La pregunta sale sobrando. Son estudiantes, seres humanos, con defectos y virtudes, con comportamientos distintos y con caracteres distintas.
Sin embargo, tal parece que aquellos que no siguen estrictamente las reglas, que su hiperactividad no les permite estar sentados más de seis horas dentro de un aula o que, simplemente, son inmaduros, deben salirse de la escuela porque nadie parece querer atenderlos.
Escuchaba a una madre quejarse de que su hijo, que es un buen niño, pero indisciplinado y distraído, presenta problemas en su escuela porque una de sus maestras se niega a prestarle la debida atención con la excusa de que es un trabajo extra. Que lo atienda otra, aduce.
Esa madre, que es supremamente abnegada y se preocupa por cumplir con la más mínima recomendación de psicólogos y paidopsiquiatras, ha llegado al extremo de desconectar la televisión y de quitarle toda diversión y entretenimiento a su hijo, como castigo por su comportamiento.
Pese a ello, no ve resultados.
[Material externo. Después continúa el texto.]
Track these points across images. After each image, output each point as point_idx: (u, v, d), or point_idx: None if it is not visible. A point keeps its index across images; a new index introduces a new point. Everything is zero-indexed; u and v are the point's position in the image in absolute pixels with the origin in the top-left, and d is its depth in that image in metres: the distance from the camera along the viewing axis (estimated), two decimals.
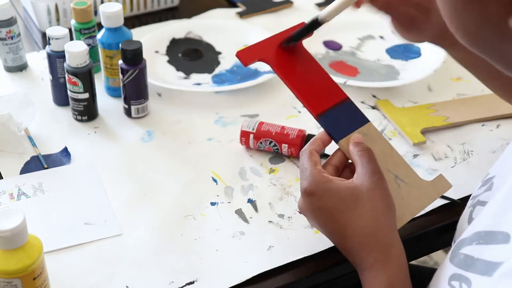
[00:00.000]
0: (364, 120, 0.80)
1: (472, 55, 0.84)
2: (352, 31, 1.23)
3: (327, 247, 0.81)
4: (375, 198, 0.71)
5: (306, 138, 0.94)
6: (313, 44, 1.19)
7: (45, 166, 0.93)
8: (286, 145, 0.94)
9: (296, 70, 0.81)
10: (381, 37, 1.22)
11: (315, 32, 1.20)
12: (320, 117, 0.79)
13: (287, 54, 0.81)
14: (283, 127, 0.95)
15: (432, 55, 1.14)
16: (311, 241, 0.82)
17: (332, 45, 1.20)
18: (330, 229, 0.73)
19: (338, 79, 1.09)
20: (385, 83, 1.08)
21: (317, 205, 0.73)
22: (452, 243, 0.69)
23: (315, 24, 0.80)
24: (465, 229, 0.64)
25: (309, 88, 0.80)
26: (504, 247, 0.55)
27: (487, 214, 0.61)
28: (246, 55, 0.80)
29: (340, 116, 0.79)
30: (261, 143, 0.94)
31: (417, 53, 1.18)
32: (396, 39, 1.22)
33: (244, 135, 0.95)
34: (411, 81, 1.09)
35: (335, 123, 0.78)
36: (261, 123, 0.96)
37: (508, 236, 0.56)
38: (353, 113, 0.80)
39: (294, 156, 0.95)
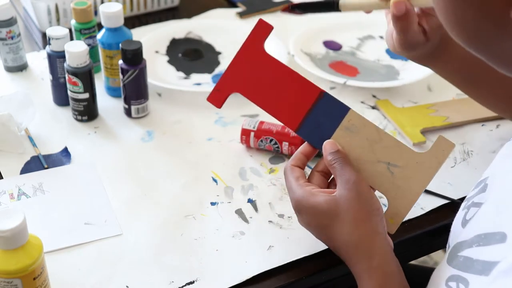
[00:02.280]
0: (344, 111, 0.75)
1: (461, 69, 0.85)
2: (352, 31, 1.23)
3: (327, 247, 0.81)
4: (353, 208, 0.71)
5: None
6: (313, 44, 1.19)
7: (45, 166, 0.93)
8: (287, 143, 0.94)
9: (265, 86, 0.78)
10: (381, 37, 1.22)
11: (315, 32, 1.21)
12: (298, 130, 0.77)
13: (252, 73, 0.79)
14: (283, 126, 0.95)
15: None
16: (311, 241, 0.82)
17: (332, 45, 1.20)
18: (323, 241, 0.76)
19: (338, 79, 1.09)
20: (385, 83, 1.08)
21: (306, 221, 0.75)
22: (447, 245, 0.69)
23: (331, 5, 0.78)
24: (460, 231, 0.64)
25: (284, 100, 0.77)
26: (500, 247, 0.56)
27: (485, 216, 0.61)
28: (215, 97, 0.80)
29: (319, 118, 0.75)
30: (261, 141, 0.94)
31: None
32: None
33: (245, 133, 0.95)
34: (411, 81, 1.09)
35: (315, 128, 0.76)
36: (261, 122, 0.96)
37: (504, 236, 0.56)
38: (331, 107, 0.75)
39: None
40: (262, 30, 0.78)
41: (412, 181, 0.71)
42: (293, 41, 1.17)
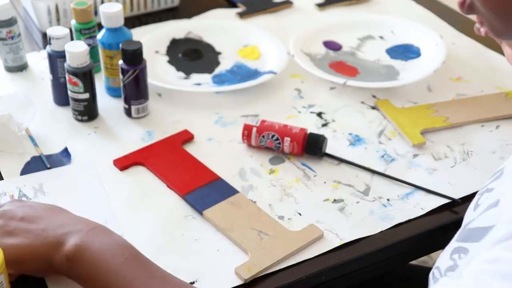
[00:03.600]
0: (234, 192, 0.88)
1: None
2: (352, 31, 1.23)
3: (327, 248, 0.81)
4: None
5: (308, 136, 0.94)
6: (313, 44, 1.19)
7: (48, 166, 0.93)
8: (289, 139, 0.94)
9: (167, 162, 0.93)
10: (381, 37, 1.23)
11: (315, 32, 1.21)
12: (188, 194, 0.88)
13: (161, 155, 0.95)
14: (285, 125, 0.95)
15: (432, 55, 1.15)
16: None
17: (332, 45, 1.20)
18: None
19: (338, 79, 1.09)
20: (385, 83, 1.08)
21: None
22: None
23: None
24: (471, 214, 0.66)
25: (180, 174, 0.91)
26: (493, 211, 0.58)
27: (493, 194, 0.62)
28: (121, 161, 0.94)
29: (210, 191, 0.88)
30: (263, 136, 0.94)
31: (416, 53, 1.18)
32: (396, 39, 1.22)
33: (247, 128, 0.95)
34: (411, 82, 1.09)
35: (203, 197, 0.87)
36: (263, 120, 0.96)
37: (497, 201, 0.58)
38: (223, 188, 0.89)
39: (294, 154, 0.95)
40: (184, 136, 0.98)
41: (277, 247, 0.80)
42: (293, 41, 1.17)
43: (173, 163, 0.93)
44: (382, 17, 1.27)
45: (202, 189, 0.89)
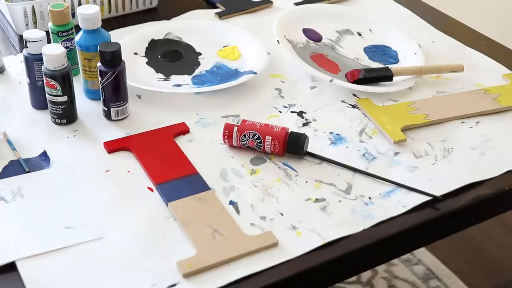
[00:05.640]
0: (206, 189, 0.89)
1: None
2: (330, 22, 1.23)
3: (310, 249, 0.81)
4: None
5: (289, 135, 0.94)
6: (293, 31, 1.18)
7: (27, 170, 0.92)
8: (270, 138, 0.93)
9: (153, 151, 0.95)
10: (359, 34, 1.22)
11: (296, 19, 1.20)
12: (160, 185, 0.89)
13: (150, 144, 0.97)
14: (267, 124, 0.95)
15: (409, 60, 1.15)
16: (293, 242, 0.82)
17: (311, 34, 1.20)
18: None
19: (323, 76, 1.08)
20: (368, 88, 1.08)
21: None
22: None
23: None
24: None
25: (160, 164, 0.93)
26: None
27: None
28: (112, 144, 0.96)
29: (182, 185, 0.89)
30: (244, 136, 0.94)
31: (394, 58, 1.17)
32: (374, 39, 1.22)
33: (228, 127, 0.95)
34: (393, 88, 1.09)
35: (175, 189, 0.88)
36: (244, 120, 0.96)
37: None
38: (197, 183, 0.90)
39: (276, 153, 0.95)
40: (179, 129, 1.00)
41: (226, 248, 0.80)
42: (275, 26, 1.16)
43: (158, 152, 0.95)
44: (359, 11, 1.27)
45: (176, 181, 0.90)
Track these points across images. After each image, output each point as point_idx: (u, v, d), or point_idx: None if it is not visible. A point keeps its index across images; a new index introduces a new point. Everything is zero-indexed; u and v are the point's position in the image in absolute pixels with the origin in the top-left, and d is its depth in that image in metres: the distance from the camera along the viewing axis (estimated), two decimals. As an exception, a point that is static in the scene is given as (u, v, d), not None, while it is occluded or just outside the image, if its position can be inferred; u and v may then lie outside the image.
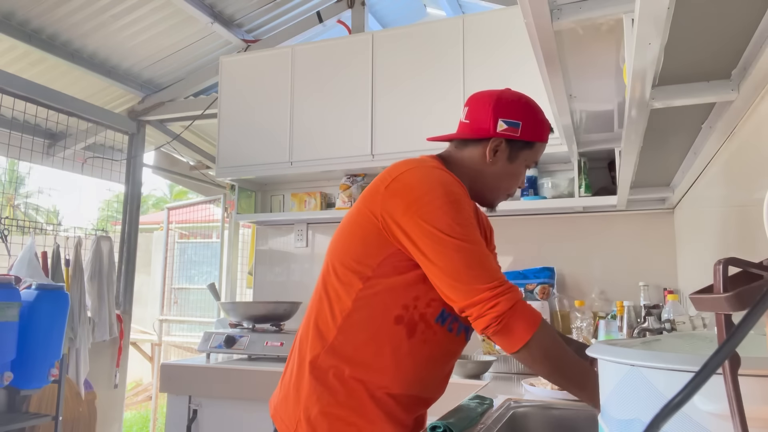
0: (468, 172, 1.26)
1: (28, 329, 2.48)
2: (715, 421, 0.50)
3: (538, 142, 1.25)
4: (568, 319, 2.55)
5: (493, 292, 1.05)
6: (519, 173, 1.27)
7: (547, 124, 1.28)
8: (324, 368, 1.15)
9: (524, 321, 1.05)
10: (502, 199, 1.32)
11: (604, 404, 0.72)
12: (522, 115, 1.24)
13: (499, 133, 1.23)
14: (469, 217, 1.11)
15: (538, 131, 1.25)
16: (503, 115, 1.24)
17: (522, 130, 1.23)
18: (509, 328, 1.05)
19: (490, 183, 1.27)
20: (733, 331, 0.34)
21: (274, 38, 3.61)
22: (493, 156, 1.24)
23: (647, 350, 0.65)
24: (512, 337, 1.05)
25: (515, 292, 1.07)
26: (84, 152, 3.74)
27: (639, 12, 0.78)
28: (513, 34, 2.46)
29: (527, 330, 1.05)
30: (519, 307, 1.06)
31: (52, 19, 3.02)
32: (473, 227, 1.10)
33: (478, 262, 1.07)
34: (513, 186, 1.29)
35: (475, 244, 1.08)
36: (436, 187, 1.11)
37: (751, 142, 1.22)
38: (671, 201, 2.35)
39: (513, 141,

Ese niño vive en un hogar bien constituido, donde cada padre (ambos profesionales) se esmera por cumplir debidamente con su papel de guía y orientador de sus vástagos.
Y la pregunta es: ¿qué hace un padre o una madre en esas condiciones?
Ya no se puede apelar a la vocación del docente, tomando en cuenta que está en peligro de extinción. En mi época de escuela, ese estudiante era un reto para el maestro, que luchaba por sacarlo adelante y convertirlo en un triunfador, junto con sus padres. Hoy es mucho pedir.
Yo apelo a que en cada escuela, pública y privada, haya un gabinete psicopedagógico que cumpla con su papel, que no esté de adorno y que sea coordinado por profesionales con vocación de servir y no por agentes disciplinarios que todo lo que hacen es castigar y señalar con dedo acusador. Así no funciona, porque un niño o adolescente es un ser humano y no un robot que sigue órdenes.